Liu Cong, Zhang Xiaofei, Si Wen, Ni Xinye
Faculty of Business Information, Shanghai Business School, Shanghai 200235, China.
The Affiliated Changzhou No. 2 People's Hospital of Nanjing Medical University, Changzhou 213003, China.
Evid Based Complement Alternat Med. 2021 Mar 5;2021:8894222. doi: 10.1155/2021/8894222. eCollection 2021.

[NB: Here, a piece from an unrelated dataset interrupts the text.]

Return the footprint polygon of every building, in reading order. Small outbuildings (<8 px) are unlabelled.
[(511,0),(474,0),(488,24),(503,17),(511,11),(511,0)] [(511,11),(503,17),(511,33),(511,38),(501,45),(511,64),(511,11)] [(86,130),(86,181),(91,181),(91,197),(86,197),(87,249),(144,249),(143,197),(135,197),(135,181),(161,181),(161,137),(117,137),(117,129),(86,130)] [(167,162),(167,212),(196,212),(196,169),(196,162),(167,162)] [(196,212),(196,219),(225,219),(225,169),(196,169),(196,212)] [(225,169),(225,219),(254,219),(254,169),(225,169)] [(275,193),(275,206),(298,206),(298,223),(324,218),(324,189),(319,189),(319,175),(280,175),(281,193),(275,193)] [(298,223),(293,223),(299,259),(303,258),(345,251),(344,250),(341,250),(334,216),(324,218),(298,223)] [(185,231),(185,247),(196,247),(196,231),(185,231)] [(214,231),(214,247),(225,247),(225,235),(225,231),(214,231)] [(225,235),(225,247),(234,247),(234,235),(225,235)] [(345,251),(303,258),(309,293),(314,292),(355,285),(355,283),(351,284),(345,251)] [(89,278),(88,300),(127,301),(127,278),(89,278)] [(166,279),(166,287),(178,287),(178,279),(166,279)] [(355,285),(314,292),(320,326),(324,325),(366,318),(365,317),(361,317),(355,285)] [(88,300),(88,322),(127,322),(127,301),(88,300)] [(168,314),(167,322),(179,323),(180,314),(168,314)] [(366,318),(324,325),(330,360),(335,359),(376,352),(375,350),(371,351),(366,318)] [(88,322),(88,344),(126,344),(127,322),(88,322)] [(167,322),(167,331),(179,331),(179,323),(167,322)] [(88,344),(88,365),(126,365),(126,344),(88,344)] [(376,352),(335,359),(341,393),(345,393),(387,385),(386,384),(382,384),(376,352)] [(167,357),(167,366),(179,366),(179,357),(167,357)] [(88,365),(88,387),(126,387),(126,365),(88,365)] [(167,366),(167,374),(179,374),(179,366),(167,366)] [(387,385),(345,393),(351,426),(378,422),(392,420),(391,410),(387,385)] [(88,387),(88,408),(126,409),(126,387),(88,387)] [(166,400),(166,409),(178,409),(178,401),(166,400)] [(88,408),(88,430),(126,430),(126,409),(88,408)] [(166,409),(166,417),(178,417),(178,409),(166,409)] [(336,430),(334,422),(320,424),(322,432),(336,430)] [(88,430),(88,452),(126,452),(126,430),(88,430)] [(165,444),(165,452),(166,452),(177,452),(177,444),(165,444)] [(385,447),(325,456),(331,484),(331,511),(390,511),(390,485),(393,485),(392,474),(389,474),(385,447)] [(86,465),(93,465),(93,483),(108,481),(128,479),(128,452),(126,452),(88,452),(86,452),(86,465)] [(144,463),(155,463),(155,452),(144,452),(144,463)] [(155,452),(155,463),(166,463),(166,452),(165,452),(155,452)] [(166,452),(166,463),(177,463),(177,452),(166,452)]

Radiotherapy has become a common treatment option for head and neck (H&N) cancer, and organs at risk (OARs) need to be delineated to implement a high conformal dose distribution. Manual drawing of OARs is time consuming and inaccurate, so automatic drawing based on deep learning models has been proposed to accurately delineate the OARs. However, state-of-the-art performance usually requires a decent amount of delineation, but collecting pixel-level manual delineations is labor intensive and may not be necessary for representation learning. Encouraged by the recent progress in self-supervised learning, this study proposes and evaluates a novel multiview contrastive representation learning to boost the models from unlabelled data. The proposed learning architecture leverages three views of CTs (coronal, sagittal, and transverse plane) to collect positive and negative training samples. Specifically, a CT in 3D is first projected into three 2D views (coronal, sagittal, and transverse planes), then a convolutional neural network takes 3 views as inputs and outputs three individual representations in latent space, and finally, a contrastive loss is used to pull representation of different views of the same image closer ("positive pairs") and push representations of views from different images ("negative pairs") apart. To evaluate performance, we collected 220 CT images in H&N cancer patients. The experiment demonstrates that our method significantly improves quantitative performance over the state-of-the-art (from 83% to 86% in absolute Dice scores). Thus, our method provides a powerful and principled means to deal with the label-scarce problem.
放射治疗已成为头颈部(H&N)癌症的常见治疗选择,需要勾勒出危及器官(OARs)以实现高适形剂量分布。手动绘制OARs既耗时又不准确,因此有人提出基于深度学习模型的自动绘制方法来准确勾勒OARs。然而,最先进的性能通常需要大量的勾勒,但收集像素级的手动勾勒工作量大,而且对于表征学习可能并非必要。受自监督学习近期进展的鼓舞,本研究提出并评估了一种新颖的多视图对比表征学习方法,以从未标记数据中提升模型性能。所提出的学习架构利用CT的三个视图(冠状面、矢状面和横断面)来收集正样本和负样本。具体而言,首先将三维CT投影到三个二维视图(冠状面、矢状面和横断面)中,然后卷积神经网络将这三个视图作为输入,并在潜在空间中输出三个单独的表征,最后,使用对比损失将同一图像不同视图的表征拉近(“正样本对”),并将不同图像视图的表征推开(“负样本对”)。为了评估性能,我们收集了220名头颈部癌症患者的CT图像。实验表明,我们的方法在定量性能上比最先进的方法有显著提高(绝对骰子分数从83%提高到86%)。因此,我们的方法提供了一种强大且有原则的手段来处理标签稀缺问题。